TASK ITEM A: Rewrite the records as a numbered list, starting at the beginning of the records and ending with the line that contains "## Ethics and", and drop blank lines and the pictures.

EXCERPTED TEXT:
9. the Fund will provide disclosure in its simplified prospectus and annual information form of the short selling strategies and the details of this exemptive relief prior to implementing the short selling strategy;

Webb Enhanced Income Fund

10. in order to achieve its objectives, the Webb Enhanced Income Fund (the "Enhanced Income Fund") intends to invest primarily in equity securities of Canadian issuers (the "Canadian Equity Portfolio");

11. to produce tax-efficient distributions, the Enhanced Income Fund will also enter into one or more forward agreements (the "Forwards") to obtain exposure to an underlying portfolio (the "Underlying Portfolio"), which includes dividend-paying common and preferred shares, bonds, debentures, income trusts, equity-related securities and convertible securities issued by issuers anywhere in the world;

12. the Forwards will comply with sections 2.7, 2.8 and 2.11 of NI 81-102;

13. the objective of the Enhanced Income Fund is to provide investors with returns based on performance of the Underlying Portfolio and not the Canadian Equity Portfolio;

14. the Underlying Portfolio will be held in a separately managed account established with an investment dealer;

15. since the Underlying Portfolio will not be an "issuer" of securities, it is not a "mutual fund" or an "investment fund" and is not subject to NI 81-101 or NI 81-102;

16. the Underlying Portfolio will be managed by the Filer and the Filer intends to engage in limited short selling activity in the Underlying Portfolio and to apply all of the terms and conditions contemplated in paragraphs 6 through 9, above, mutatis mutandis, to the Underlying Portfolio's short selling activities;

17. except as described in paragraph 16, the Filer intends to manage the Underlying Portfolio in accordance with Part 2 of NI 81-102.

DATASET RECORDS:
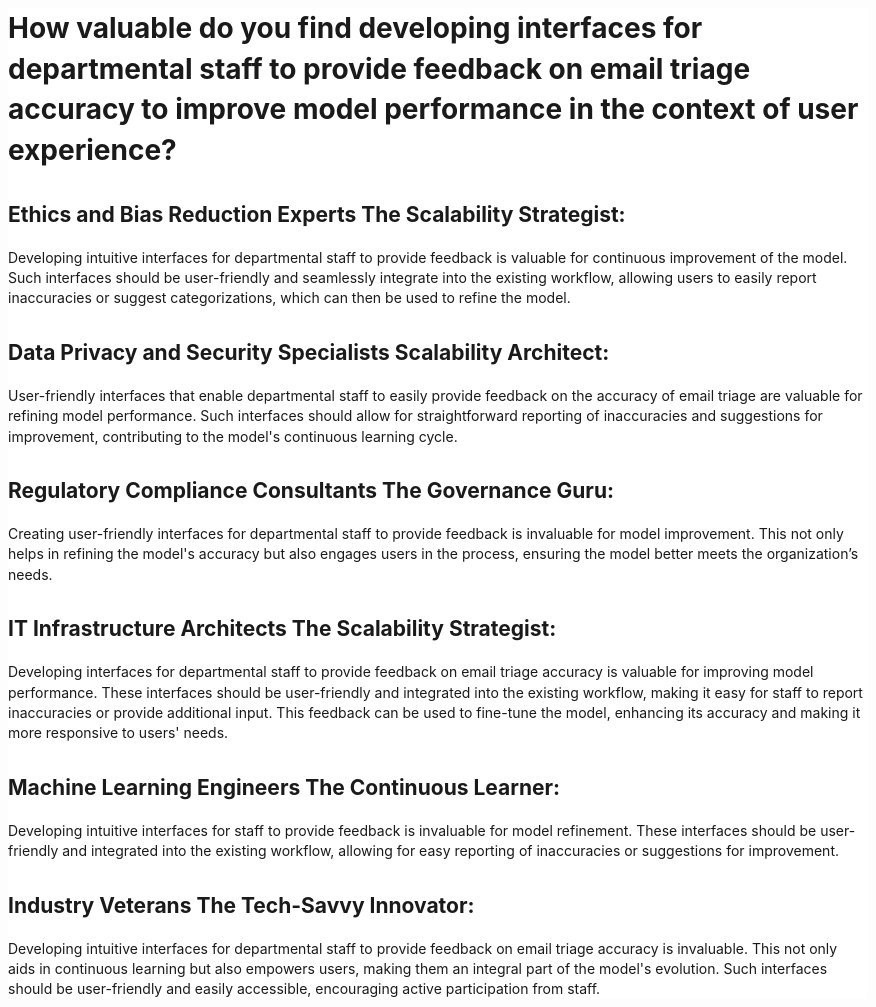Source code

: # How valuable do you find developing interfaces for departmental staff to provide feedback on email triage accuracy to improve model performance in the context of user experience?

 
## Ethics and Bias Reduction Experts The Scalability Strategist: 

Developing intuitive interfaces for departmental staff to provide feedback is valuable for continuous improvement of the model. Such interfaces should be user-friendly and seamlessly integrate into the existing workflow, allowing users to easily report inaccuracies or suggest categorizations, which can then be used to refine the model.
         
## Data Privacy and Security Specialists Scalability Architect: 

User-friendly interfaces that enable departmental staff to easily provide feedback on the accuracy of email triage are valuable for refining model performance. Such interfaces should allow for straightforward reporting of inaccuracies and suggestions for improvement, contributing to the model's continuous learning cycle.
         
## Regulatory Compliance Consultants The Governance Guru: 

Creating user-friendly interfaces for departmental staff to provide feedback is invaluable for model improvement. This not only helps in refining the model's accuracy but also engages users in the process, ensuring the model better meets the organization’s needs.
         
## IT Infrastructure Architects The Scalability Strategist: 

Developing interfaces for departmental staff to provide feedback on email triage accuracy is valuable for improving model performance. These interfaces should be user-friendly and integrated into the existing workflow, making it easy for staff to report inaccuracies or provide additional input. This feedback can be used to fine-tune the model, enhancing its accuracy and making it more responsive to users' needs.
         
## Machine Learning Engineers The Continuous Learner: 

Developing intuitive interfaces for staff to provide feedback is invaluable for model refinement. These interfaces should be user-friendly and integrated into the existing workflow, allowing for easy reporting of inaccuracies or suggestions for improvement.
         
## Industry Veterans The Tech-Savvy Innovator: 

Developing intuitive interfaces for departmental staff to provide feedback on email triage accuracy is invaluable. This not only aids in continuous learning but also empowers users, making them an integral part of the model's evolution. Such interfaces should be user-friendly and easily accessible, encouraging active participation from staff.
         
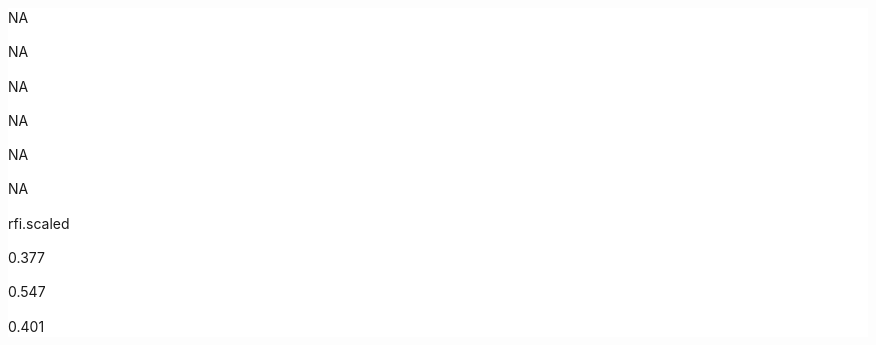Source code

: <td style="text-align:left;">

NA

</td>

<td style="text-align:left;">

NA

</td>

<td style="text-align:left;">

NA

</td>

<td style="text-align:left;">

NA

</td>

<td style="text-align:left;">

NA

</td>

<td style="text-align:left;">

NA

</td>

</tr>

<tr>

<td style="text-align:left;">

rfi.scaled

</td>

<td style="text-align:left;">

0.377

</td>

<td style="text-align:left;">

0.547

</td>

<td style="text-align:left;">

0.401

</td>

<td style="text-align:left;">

TASK ITEM B: Copy the passage from the excerpt on the Webb Enhanced Income Fund starting at "14. the Underlying" and ending at "of NI 81-102.".

YOUR RESPONSE A:
1. Source code
2. : # How valuable do you find developing interfaces for departmental staff to provide feedback on email triage accuracy to improve model performance in the context of user experience?
3. ## Ethics and Bias Reduction Experts The Scalability Strategist: 

YOUR RESPONSE B:
14. the Underlying Portfolio will be held in a separately managed account established with an investment dealer;

15. since the Underlying Portfolio will not be an "issuer" of securities, it is not a "mutual fund" or an "investment fund" and is not subject to NI 81-101 or NI 81-102;

16. the Underlying Portfolio will be managed by the Filer and the Filer intends to engage in limited short selling activity in the Underlying Portfolio and to apply all of the terms and conditions contemplated in paragraphs 6 through 9, above, mutatis mutandis, to the Underlying Portfolio's short selling activities;

17. except as described in paragraph 16, the Filer intends to manage the Underlying Portfolio in accordance with Part 2 of NI 81-102.